Noch ein Aspekt und/oder eine Anregung ...
geschrieben von niederrhein
als Antwort auf niederrhein vom 13.04.2008, 22:35:04
Im vorausgegangenen Beitrag schrieb ich u.a. davon, wie ich bei verschiedenen Besuchen in Berlin die Reaktion etlicher Berliner auf den Straßen, Verkehrsmitteln, Cafés erfahren und erlebt habe.

(Die Reaktion eines Berliner Taxifahrers)
Aber auch die folgenden Sprüche

[...]
(u.a. bezüglich Rudi Dutschke)
- Ungewaschene, verlauste, dreckige Kreatur, den man
umbringen sollte ...
- In den Sack stecken und über die Mauer schmeißen
- Vergasen, köpfen; Todesstrafe einführen;
- Verbrennen sollte man ihn; rausschmeißen
- Den Arsch versohlen
- Euch sollte man in die Zone schicken
- Ihr gehört alle ins KZ [...]


Es wäre doch auch interessant zu erfahren, wie die einzelnen ST-Mitgleider (soweit sie das Geschehen von 1968 tangierte und interessiert) die Reaktion ihrer damaligen Umwelt (Eltern, innerhalb der Familie, Nachbarn, Freunde etc.) erfahren haben ...

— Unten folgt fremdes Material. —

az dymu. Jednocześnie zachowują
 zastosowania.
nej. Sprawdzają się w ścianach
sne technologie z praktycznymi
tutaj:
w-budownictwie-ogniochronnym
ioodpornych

Diese Reaktion zeigt(e) nicht nur den Grad der Betroffenheit der einzelnen Personen, sondern diese ganzen Reaktionen könnten auch etwas von der Betroffenheit eines Teils der Bevölkerung wiedergeben.


Die Bertha
vom Niederrhein


Karl
Karl
Administrator

Re: Noch ein Aspekt und/oder eine Anregung ...
geschrieben von Karl
als Antwort auf niederrhein vom 15.04.2008, 16:03:26
Für meine Eltern war Rudi Dutschke, den sie nur im Radio und im Fernsehen erleben konnten, ein Mensch von einem anderen Stern, mit dessen Parolen sie nichts, aber auch gar nichts anfangen konnten. Ich sagte immer "Nun hört doch erst einmal zu", wenn sie abschalten wollten, aber im Nachhinein denke ich, war dies eine Überforderung. Die Sprache Rudi Dutschkes war so abgehoben und mit Fremdwörtern durchsetzt, dass meine Eltern ihn tatsächlich überhaupt nicht verstehen konnten, selbst wenn guter Wille dagewesen wäre.

Aggressiv haben sie sich über Dutschke nie geäußert, aber den Kopf verständnislos geschüttelt. In Bezug auf das äußere Outfit waren sie vorsichtig, da ich als ihr Sohn ja auch viel zu lange Haare hatte, aber mich liebten sie. Es war also nicht eine Frage der Haare.